(WORK TO BE COMPLETED): Could you repeat the data word for word while skipping the pictures?

(DATA IN THIS EXERCISE):
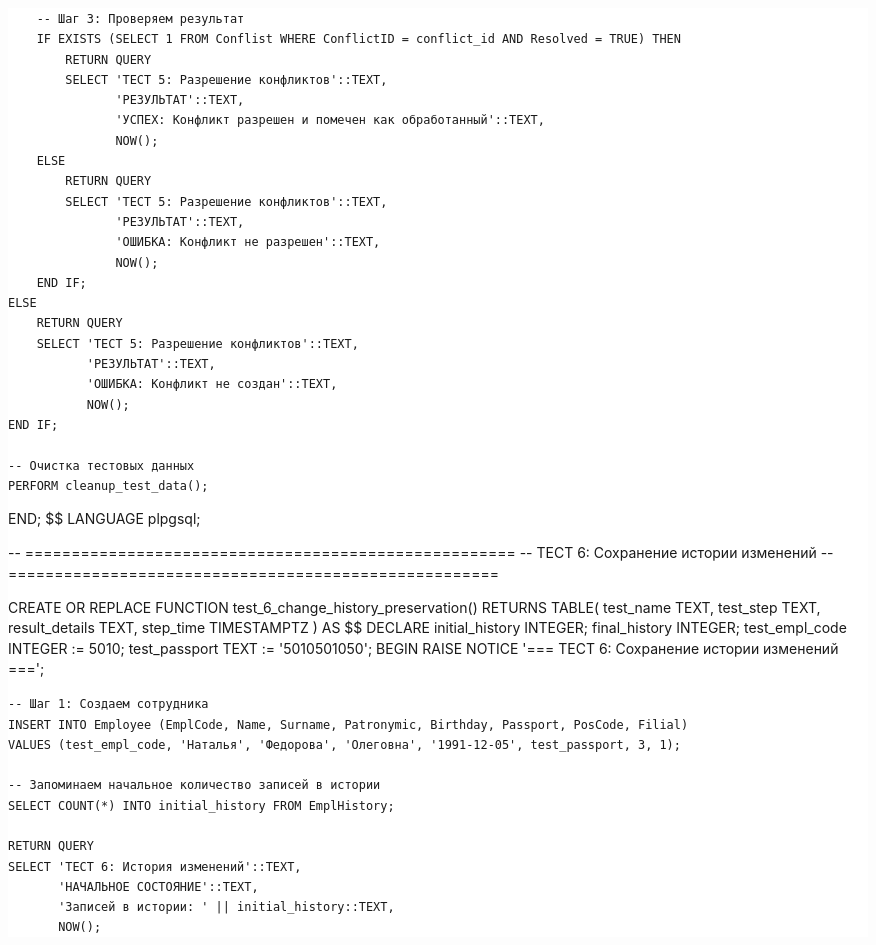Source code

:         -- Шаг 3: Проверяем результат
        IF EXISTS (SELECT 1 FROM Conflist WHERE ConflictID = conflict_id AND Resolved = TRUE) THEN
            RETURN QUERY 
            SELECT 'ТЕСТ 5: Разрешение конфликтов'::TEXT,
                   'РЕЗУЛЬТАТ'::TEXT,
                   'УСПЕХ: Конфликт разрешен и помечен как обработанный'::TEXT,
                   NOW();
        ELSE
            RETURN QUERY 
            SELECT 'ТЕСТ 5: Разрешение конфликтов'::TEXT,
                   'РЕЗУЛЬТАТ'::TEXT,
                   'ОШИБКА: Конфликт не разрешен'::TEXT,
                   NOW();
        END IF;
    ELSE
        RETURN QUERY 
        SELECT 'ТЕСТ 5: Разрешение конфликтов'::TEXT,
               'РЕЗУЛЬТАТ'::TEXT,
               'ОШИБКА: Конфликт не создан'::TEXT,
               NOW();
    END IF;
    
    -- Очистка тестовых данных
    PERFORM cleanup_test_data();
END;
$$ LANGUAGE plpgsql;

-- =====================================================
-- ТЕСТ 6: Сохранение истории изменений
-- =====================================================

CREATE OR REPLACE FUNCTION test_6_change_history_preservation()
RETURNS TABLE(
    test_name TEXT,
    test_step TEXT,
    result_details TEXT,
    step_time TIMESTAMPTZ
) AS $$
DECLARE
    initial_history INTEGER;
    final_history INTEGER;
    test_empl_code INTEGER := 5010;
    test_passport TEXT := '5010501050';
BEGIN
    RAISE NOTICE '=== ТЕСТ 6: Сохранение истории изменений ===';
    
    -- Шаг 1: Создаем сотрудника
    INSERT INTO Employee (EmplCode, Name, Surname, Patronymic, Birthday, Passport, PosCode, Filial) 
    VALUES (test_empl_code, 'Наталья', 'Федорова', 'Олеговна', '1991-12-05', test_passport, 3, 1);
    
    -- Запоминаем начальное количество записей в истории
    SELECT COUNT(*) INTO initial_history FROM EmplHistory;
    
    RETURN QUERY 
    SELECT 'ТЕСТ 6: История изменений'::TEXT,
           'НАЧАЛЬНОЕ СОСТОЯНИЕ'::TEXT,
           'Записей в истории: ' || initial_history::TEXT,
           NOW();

(RESULT BELOW):
Source code

:         -- Шаг 3: Проверяем результат
        IF EXISTS (SELECT 1 FROM Conflist WHERE ConflictID = conflict_id AND Resolved = TRUE) THEN
            RETURN QUERY 
            SELECT 'ТЕСТ 5: Разрешение конфликтов'::TEXT,
                   'РЕЗУЛЬТАТ'::TEXT,
                   'УСПЕХ: Конфликт разрешен и помечен как обработанный'::TEXT,
                   NOW();
        ELSE
            RETURN QUERY 
            SELECT 'ТЕСТ 5: Разрешение конфликтов'::TEXT,
                   'РЕЗУЛЬТАТ'::TEXT,
                   'ОШИБКА: Конфликт не разрешен'::TEXT,
                   NOW();
        END IF;
    ELSE
        RETURN QUERY 
        SELECT 'ТЕСТ 5: Разрешение конфликтов'::TEXT,
               'РЕЗУЛЬТАТ'::TEXT,
               'ОШИБКА: Конфликт не создан'::TEXT,
               NOW();
    END IF;
    
    -- Очистка тестовых данных
    PERFORM cleanup_test_data();
END;
$$ LANGUAGE plpgsql;

-- =====================================================
-- ТЕСТ 6: Сохранение истории изменений
-- =====================================================

CREATE OR REPLACE FUNCTION test_6_change_history_preservation()
RETURNS TABLE(
    test_name TEXT,
    test_step TEXT,
    result_details TEXT,
    step_time TIMESTAMPTZ
) AS $$
DECLARE
    initial_history INTEGER;
    final_history INTEGER;
    test_empl_code INTEGER := 5010;
    test_passport TEXT := '5010501050';
BEGIN
    RAISE NOTICE '=== ТЕСТ 6: Сохранение истории изменений ===';
    
    -- Шаг 1: Создаем сотрудника
    INSERT INTO Employee (EmplCode, Name, Surname, Patronymic, Birthday, Passport, PosCode, Filial) 
    VALUES (test_empl_code, 'Наталья', 'Федорова', 'Олеговна', '1991-12-05', test_passport, 3, 1);
    
    -- Запоминаем начальное количество записей в истории
    SELECT COUNT(*) INTO initial_history FROM EmplHistory;
    
    RETURN QUERY 
    SELECT 'ТЕСТ 6: История изменений'::TEXT,
           'НАЧАЛЬНОЕ СОСТОЯНИЕ'::TEXT,
           'Записей в истории: ' || initial_history::TEXT,
           NOW();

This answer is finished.